DATASET EXTRACT:
● ● ● ●

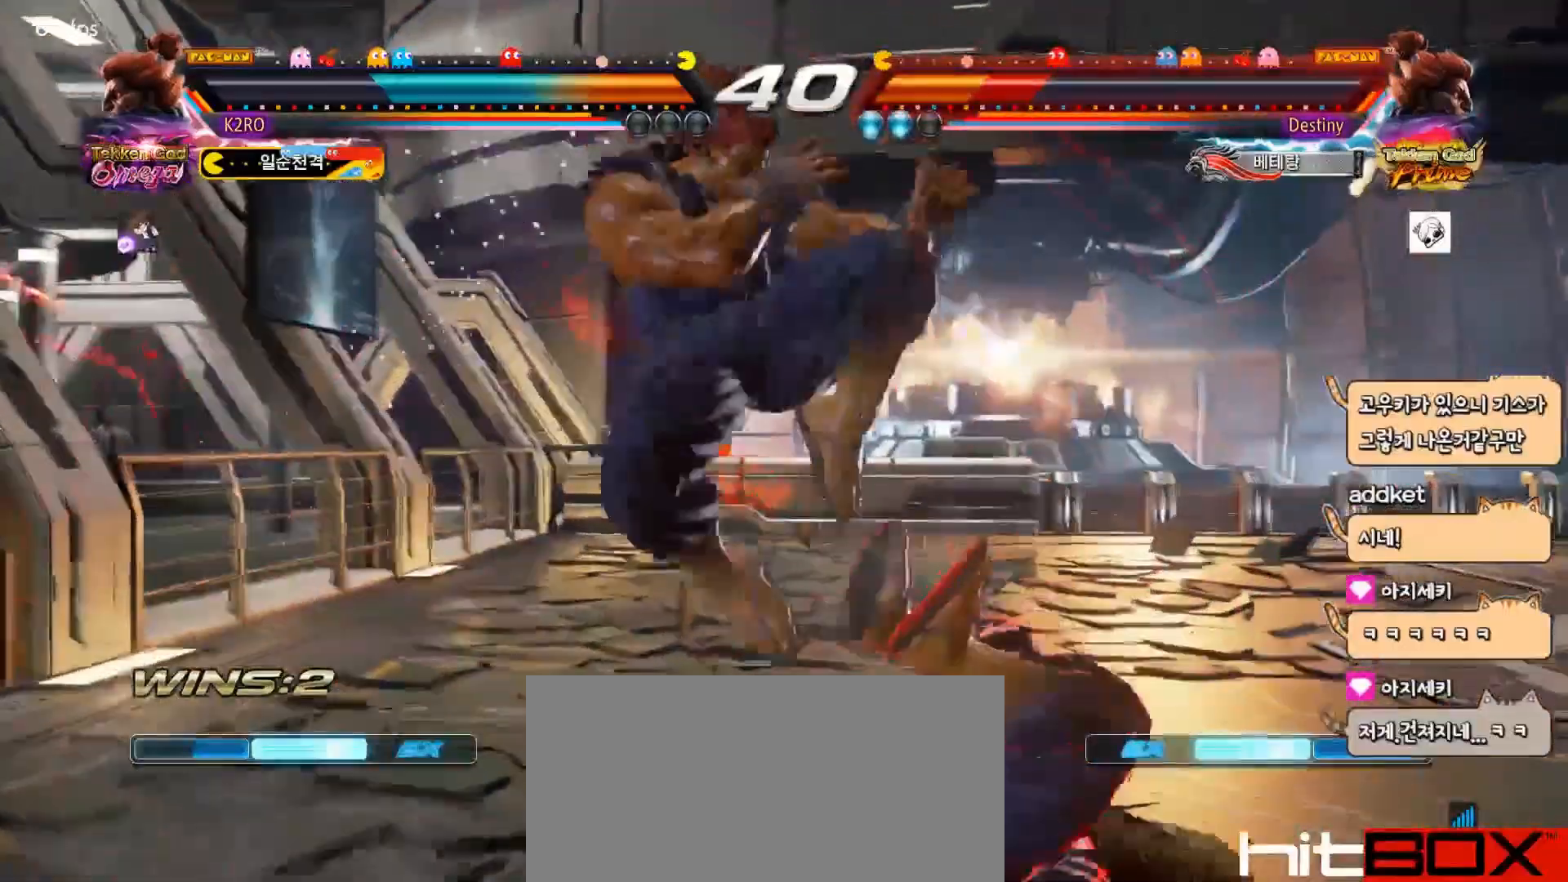
{"buttons": [], "events": [[100, "CROSS", "up"], [400, "R2", "down"], [483, "R2", "up"]]}
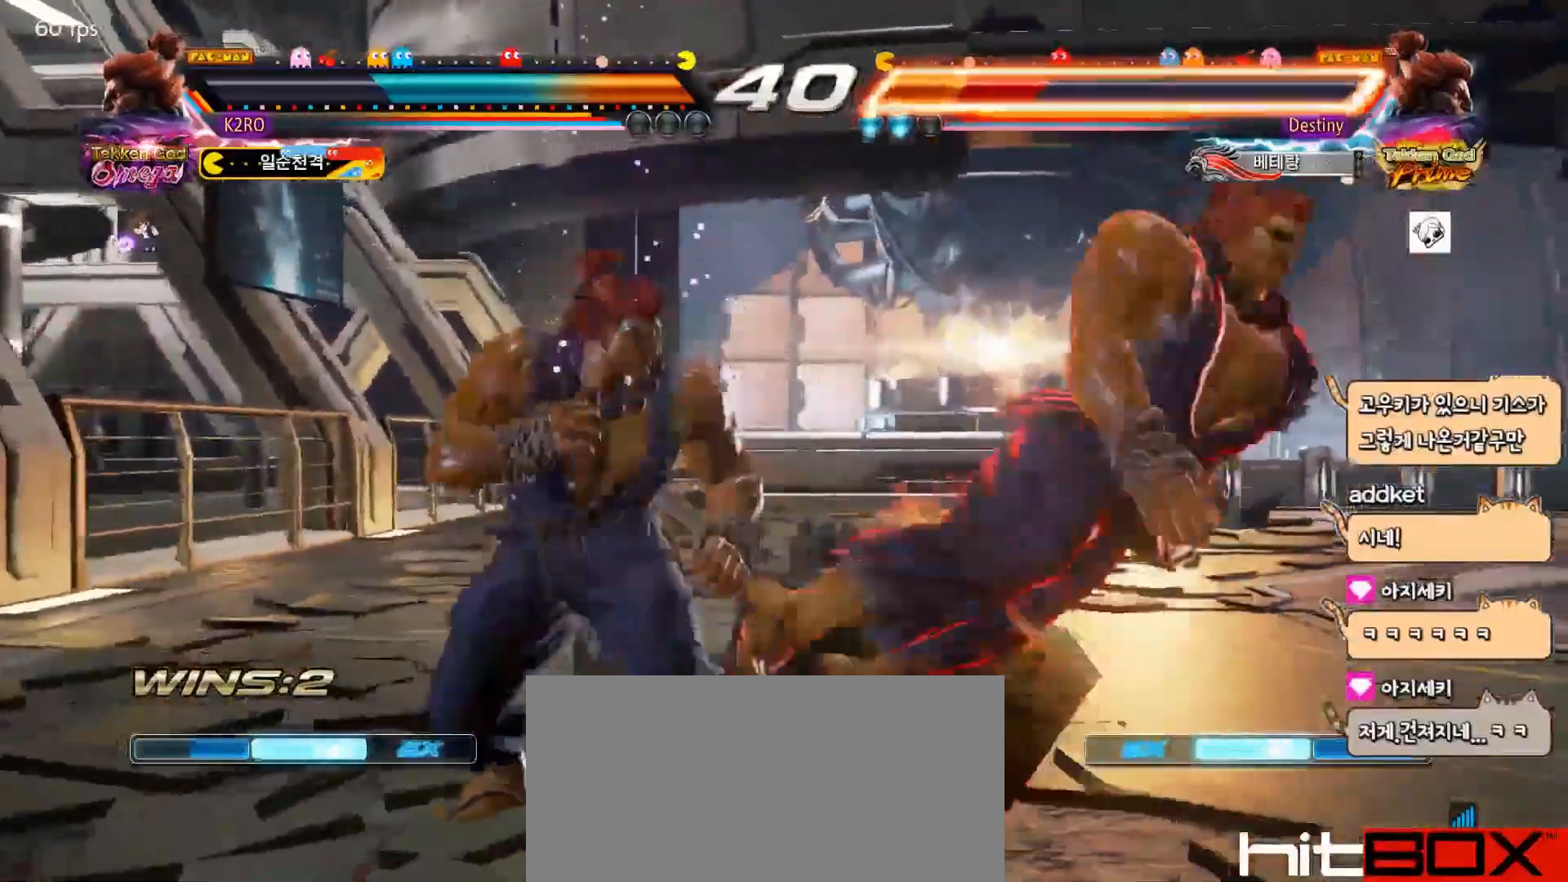
{"buttons": [], "events": [[400, "DPAD_RIGHT", "down"], [483, "DPAD_RIGHT", "up"]]}
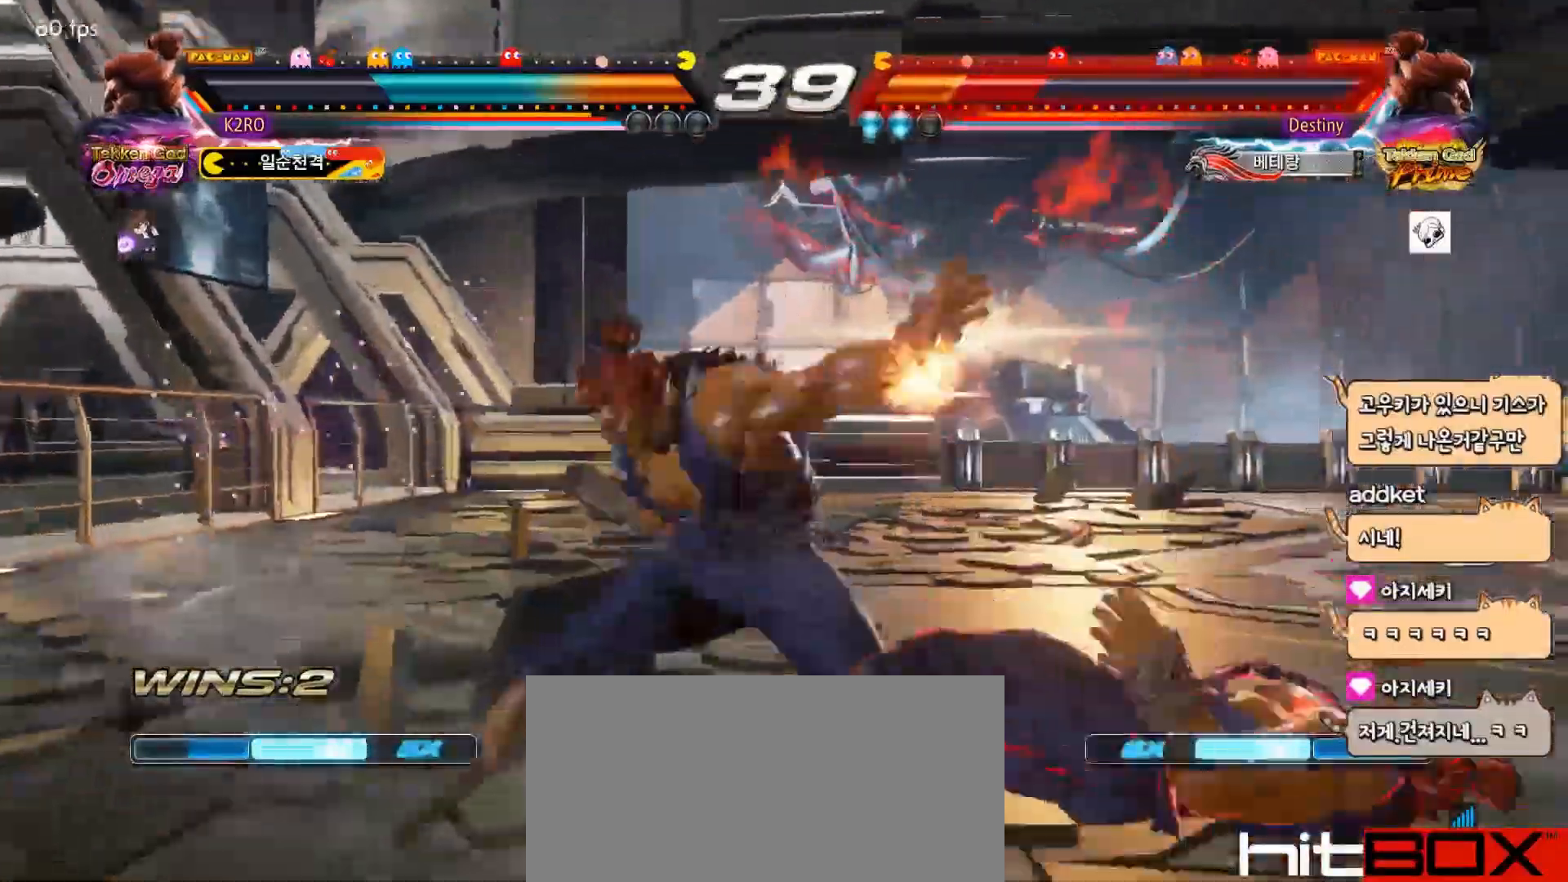
{"buttons": ["DPAD_RIGHT"], "events": [[50, "DPAD_RIGHT", "down"], [117, "DPAD_RIGHT", "up"], [183, "DPAD_RIGHT", "down"], [250, "DPAD_RIGHT", "up"], [300, "DPAD_RIGHT", "down"]]}
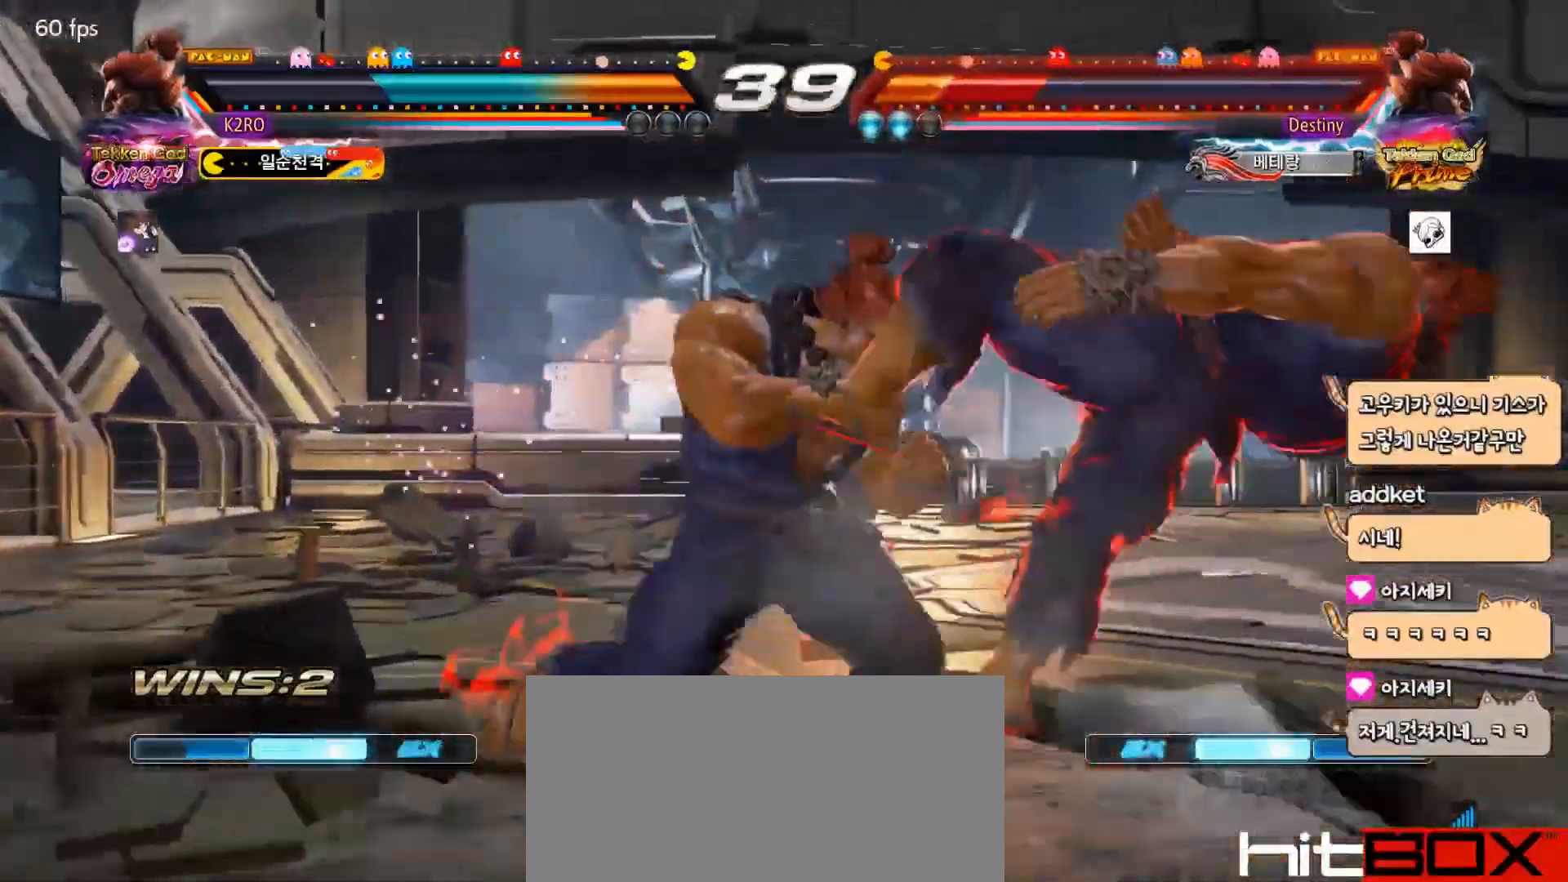
{"buttons": [], "events": [[33, "SQUARE", "down"], [100, "DPAD_RIGHT", "up"], [117, "SQUARE", "up"], [400, "DPAD_RIGHT", "down"], [467, "DPAD_RIGHT", "up"]]}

● ● ● ●

Print the listing verbatim; no pictures.

{"buttons": [], "events": [[100, "CROSS", "up"], [400, "R2", "down"], [483, "R2", "up"]]}
{"buttons": [], "events": [[400, "DPAD_RIGHT", "down"], [483, "DPAD_RIGHT", "up"]]}
{"buttons": ["DPAD_RIGHT"], "events": [[50, "DPAD_RIGHT", "down"], [117, "DPAD_RIGHT", "up"], [183, "DPAD_RIGHT", "down"], [250, "DPAD_RIGHT", "up"], [300, "DPAD_RIGHT", "down"]]}
{"buttons": [], "events": [[33, "SQUARE", "down"], [100, "DPAD_RIGHT", "up"], [117, "SQUARE", "up"], [400, "DPAD_RIGHT", "down"], [467, "DPAD_RIGHT", "up"]]}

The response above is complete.